◆ Texte:
════
Le premier conflit entre Mestras et Gujan nait à l’occasion du partage des landes communales, affaire qui passionna la population de Gujan pendant plus de trente ans[1] ; le second, de beaucoup le plus grave, a pour origine la construction d’une chapelle à Mestras, à tel point que le 13 février 1864, le conseil municipal de Gujan « émet le vœu que la section de Mestras soit érigée en paroisse distincte et séparée, placée sous le patronage de Saint-Michel, qu’elle s’engage à présenter un local provisoire pour le service du culte et à faire dresser tous plans et devis de l’église et du presbytère de la paroisse nouvelle qui seront édifiés sur l’emplacement qui sera ultérieurement désigné ». On mesure par là que, pour une société encore marquée fortement du sceau de la religion, une commune est d’abord identifiée à une paroisse. Le maire est alors le Testerin Pierre-Eugène Dignac, en fonction de 1851 à 1870 et de 1874 à 1878, installé comme notaire à Mestras.
════
◆ Données de travail:
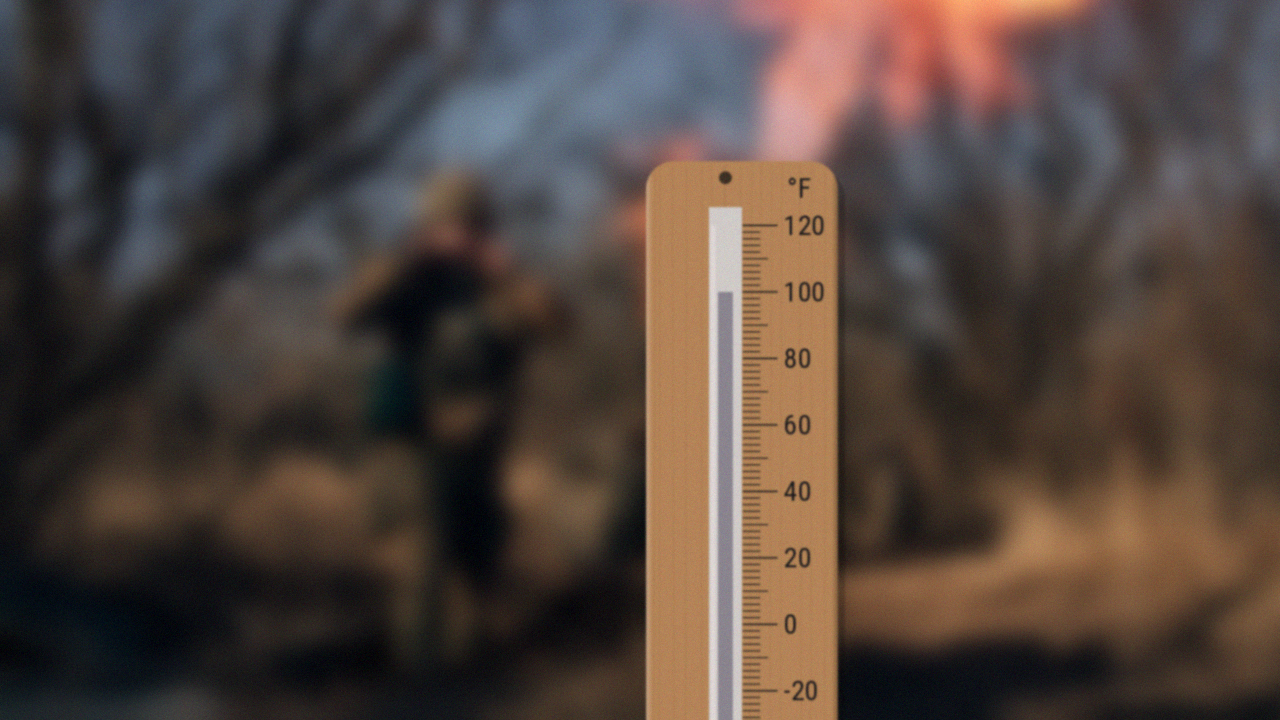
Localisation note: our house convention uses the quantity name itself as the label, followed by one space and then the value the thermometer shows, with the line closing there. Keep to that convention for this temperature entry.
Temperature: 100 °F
════
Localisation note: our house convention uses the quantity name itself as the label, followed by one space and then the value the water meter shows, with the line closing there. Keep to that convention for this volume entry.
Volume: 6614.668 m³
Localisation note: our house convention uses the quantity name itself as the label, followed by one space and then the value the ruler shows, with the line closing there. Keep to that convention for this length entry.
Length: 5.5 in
════
◆ Parties de l'exercice:
1. Réécrivez en liste numérotée, sans les lignes vides, les lignes de données qui vont de la ligne contenant « this length entry. » à celle contenant « Length: 5.5 in », ces deux lignes comprises.
2. Prolongez le texte sur le conflit entre Mestras et Gujan à partir de sa dernière phrase.
Le texte et les lignes de données ne présentent aucun lien entre eux.

◆ Réponses dans l'ordre:
1.
1. Localisation note: our house convention uses the quantity name itself as the label, followed by one space and then the value the ruler shows, with the line closing there. Keep to that convention for this length entry.
2. Length: 5.5 in

2.
Les habitants du quartier font construire la chapelle « provisoire » (en service dès le mois de septembre de la même année), en attente de l’église définitive ; la chapelle « provisoire » est utilisée jusqu’en 1897,

 

date à laquelle il faut la remplacer par la chapelle actuelle, et l’église ne fut… jamais construite !

Au cours de ce second conflit, la création d’établissements de bains et de sociétés musicales concurrentes exacerbe la rivalité entre Gujan et Mestras, rivalité qu’accroit dans les 20 premières années de la 3ème République la divergence d’opinion entre Mestras bonapartiste et Gujan Républicain.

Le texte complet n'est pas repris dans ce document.